I didn’t like the song when I first saw the show because I found it kind of discordant. It felt like a random sexual interlude in between two heart-wrenching songs that felt like it had no purpose other than to be a tonal palette cleanser. But now, knowing more context for the history of AIDS activism at the time, I think I have more insight. When RENT first came out in the mid 90s, there had been a shift in the narrative about HIV/AIDS from a “gay plague” to an illness that could impact anyone and a multitude of reasons beyond sexual (e.g. Ryan White, a teenager and hemophiliac who contracted the disease from a blood transfusion). This marked a valuable shift because it opened the general public to being receptive to funding research, humanitarian aid, etc. as it because more of a public health concern than something that could be banished to a “shameful” region of society and ignored.
However beneficial this increased awareness was, it does sideline the more “unpalatable” people who did contract HIV from explicit, “devious” sexual encounters. So, Angel’s refrain in Contact “Take me” can mean not just “take me [sexually]” and “take me [up to heaven]”, but also “take me [in my entirety]”. Take me as a queer, cross-dressing person who got this disease from unprotected gay sex and realize that your activism includes all of me.
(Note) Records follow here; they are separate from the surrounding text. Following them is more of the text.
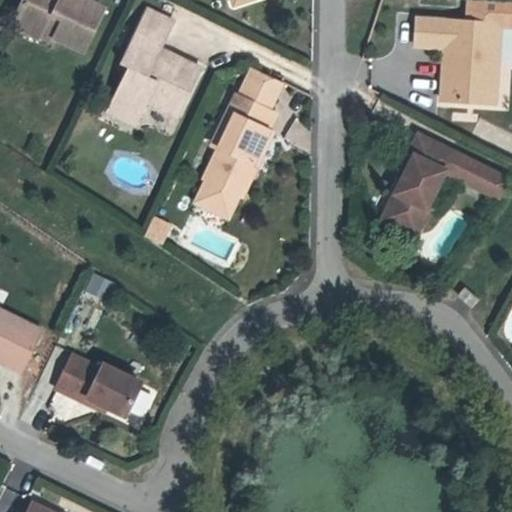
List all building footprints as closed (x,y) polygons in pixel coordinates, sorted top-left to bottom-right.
[(82,51),(103,8),(86,0),(23,0),(15,16),(39,28),(37,33),(53,41),(55,38),(82,51)] [(177,116),(200,69),(159,49),(172,22),(147,10),(120,64),(128,68),(111,103),(138,116),(146,101),(177,116)] [(37,33),(39,28),(15,16),(11,25),(35,37),(37,33)] [(499,24),(417,18),(415,45),(444,47),(451,47),(447,100),(485,103),(487,78),(495,79),(499,24)] [(441,100),(447,100),(451,47),(444,47),(441,100)] [(253,69),(239,98),(267,111),(281,83),(253,69)] [(487,78),(485,103),(493,103),(495,79),(487,78)] [(241,196),(267,142),(263,140),(267,131),(275,115),(267,111),(239,98),(235,96),(227,113),(234,116),(218,149),(204,179),(207,180),(196,203),(227,218),(238,195),(241,196)] [(134,124),(138,116),(111,103),(107,111),(134,124)] [(212,145),(218,149),(234,116),(227,113),(212,145)] [(271,133),(267,131),(263,140),(267,142),(271,133)] [(413,156),(382,219),(393,225),(406,221),(419,227),(428,209),(425,208),(443,171),(446,172),(455,154),(418,135),(408,154),(413,156)] [(143,237),(161,244),(169,222),(151,215),(143,237)] [(406,221),(393,225),(414,235),(419,227),(406,221)] [(478,301),(470,294),(470,293),(464,288),(457,296),(471,308),(478,301)] [(0,360),(20,371),(40,331),(0,310),(0,360)] [(123,415),(140,383),(103,364),(100,369),(72,355),(56,387),(85,402),(88,397),(105,406),(123,415)] [(105,406),(88,397),(85,402),(103,411),(105,406)]
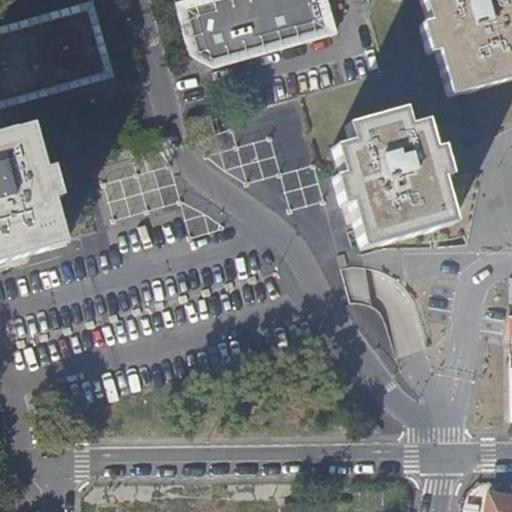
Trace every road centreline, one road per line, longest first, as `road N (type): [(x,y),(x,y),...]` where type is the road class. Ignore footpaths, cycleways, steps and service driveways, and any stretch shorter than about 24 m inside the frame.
road 1 (residential): [(127,0),(181,164),(280,234),(397,404),(443,434)]
road 2 (residential): [(50,464),(445,461)]
road 3 (residential): [(443,434),(478,268)]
Not just the flattering parts of me (generosity and creativity) but my sexual identity and all of its taboo rituals and “distasteful” debauchery that the people don’t want to have to acknowledge to fully support the people living with this illness. HIV and AIDS activism isn’t complete until the conversation includes everyone; even society’s unsavory underbelly. I think the repetition of the word “lover” in Contact as well as I’ll Cover You and the reprise serves a similar purpose. I’ll Cover You is very sweet, romantic, probably easier to digest for the general public of the time. But, “lover” is used in both songs to signify that the palatable and unpalatable are inextricable; Collins and Angel’s relationship being accepted can’t be conditional on just the cute, mild aspects of their relationship, they’re also queer men who have (probably non-vanilla) sex and that’s a fact that has to be part of the conversation around a sexually transmitted disease.
Also, side note: the depth of Angel and Collins’ relationship feels a lot more apparent to me this go-around. Like, I think they kind of felt like a loving foil to all the turbulent relationships we see throughout, that didn’t have drama because it wasn’t plot relevant, but in retrospect, they didn’t have drama because in the shadow of such a finite time limit, the little quarrels were probably insignificant. Collins and Angel never had that full 526,000 minutes together, and they spent what little time they had in full, head-over-heels love for each other. Similarly, I used to think Angel, say, providing groceries for Mark and Roger or buying Collins a new coat was just, like “Oh here’s this great character who’s just an infallibly good person to balance out these other assholes.” But, Angel must have known she didn’t have much time left, and in as much as she was generous by her nature, I’m sure she was also generous because she knew her time was coming to a close. Which absolutely breaks my heart.